Assignment: Please copy the text from all of the material below line by line, without any changes, and leave the pictures out of your answer.

Text data extracted from pages
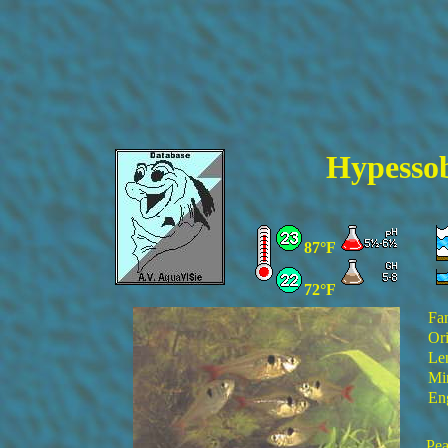
Hypesso
87°F
72°F
Fa
Ori
Le
Min
En
Pea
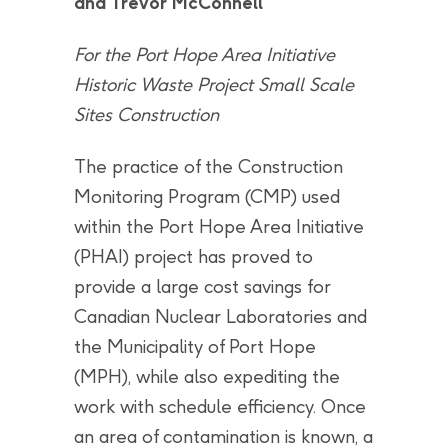
and Trevor McConnell
For the Port Hope Area Initiative
Historic Waste Project Small Scale
Sites Construction
The practice of the Construction
Monitoring Program (CMP) used
within the Port Hope Area Initiative
(PHAI) project has proved to
provide a large cost savings for
Canadian Nuclear Laboratories and
the Municipality of Port Hope
(MPH), while also expediting the
work with schedule efficiency. Once
an area of contamination is known, a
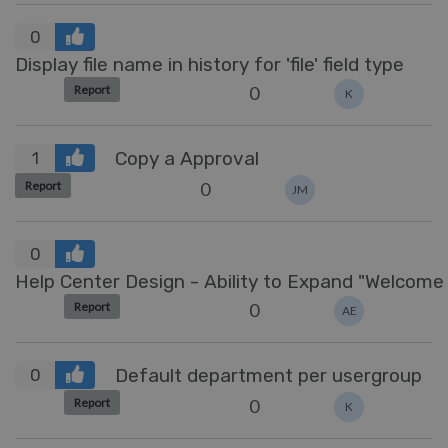
0
Display file name in history for 'file' field type
0
Report
K
Copy a Approval
1
0
Report
JM
0
Help Center Design 
0
Report
AE
Default department per usergroup
0
0
Report
K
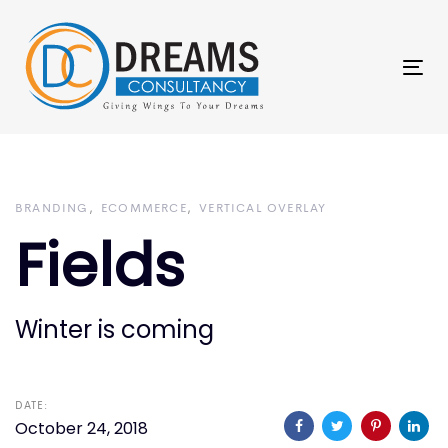
Skip
Skip
links
to
primary
Tog
navigation
nav
Skip
to
content
BRANDING
ECOMMERCE
VERTICAL OVERLAY
Fields
Winter is coming
DATE:
October 24, 2018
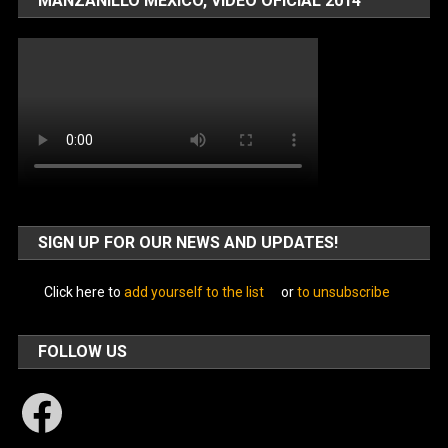
MANZANILLO MÉXICO, VIDEO OFICIAL 2014
SIGN UP FOR OUR NEWS AND UPDATES!
Click here to
add yourself to the list
or
to unsubscribe
FOLLOW US
Facebook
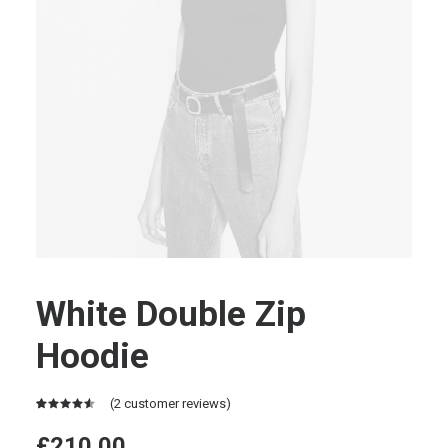
White Double Zip
Hoodie
(
2
customer reviews)
Rated
2
4.50
out
£
210.00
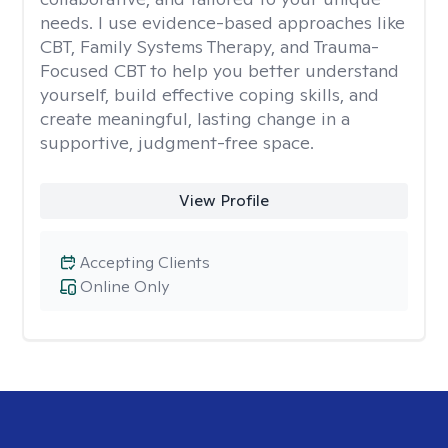
needs. I use evidence-based approaches like
CBT, Family Systems Therapy, and Trauma-
Focused CBT to help you better understand
yourself, build effective coping skills, and
create meaningful, lasting change in a
supportive, judgment-free space.
View Profile
Accepting Clients
Online Only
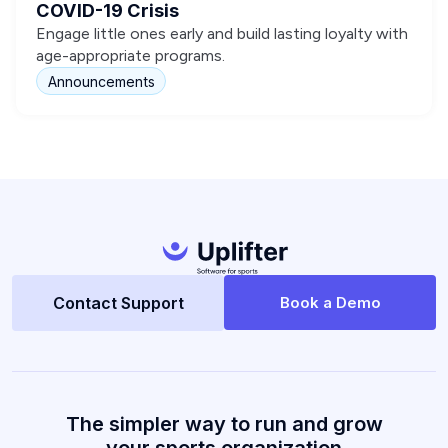
COVID-19 Crisis
Engage little ones early and build lasting loyalty with
age-appropriate programs.
Announcements
Contact Support
Book a Demo
The simpler way to run and grow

Response area:
Hypesso
87°F
72°F
Fa
Ori
Le
Min
En
Pea
and Trevor McConnell
For the Port Hope Area Initiative
Historic Waste Project Small Scale
Sites Construction
The practice of the Construction
Monitoring Program (CMP) used
within the Port Hope Area Initiative
(PHAI) project has proved to
provide a large cost savings for
Canadian Nuclear Laboratories and
the Municipality of Port Hope
(MPH), while also expediting the
work with schedule efficiency. Once
an area of contamination is known, a
0
Display file name in history for 'file' field type
0
Report
K
Copy a Approval
1
0
Report
JM
0
Help Center Design 
0
Report
AE
Default department per usergroup
0
0
Report
K
Skip
Skip
links
to
primary
Tog
navigation
nav
Skip
to
content
BRANDING
ECOMMERCE
VERTICAL OVERLAY
Fields
Winter is coming
DATE:
October 24, 2018
MANZANILLO MÉXICO, VIDEO OFICIAL 2014
SIGN UP FOR OUR NEWS AND UPDATES!
Click here to
add yourself to the list
or
to unsubscribe
FOLLOW US
Facebook
White Double Zip
Hoodie
(
2
customer reviews)
Rated
2
4.50
out
£
210.00
needs. I use evidence-based approaches like
CBT, Family Systems Therapy, and Trauma-
Focused CBT to help you better understand
yourself, build effective coping skills, and
create meaningful, lasting change in a
supportive, judgment-free space.
View Profile
Accepting Clients
Online Only
COVID-19 Crisis
Engage little ones early and build lasting loyalty with
age-appropriate programs.
Announcements
Contact Support
Book a Demo
The simpler way to run and grow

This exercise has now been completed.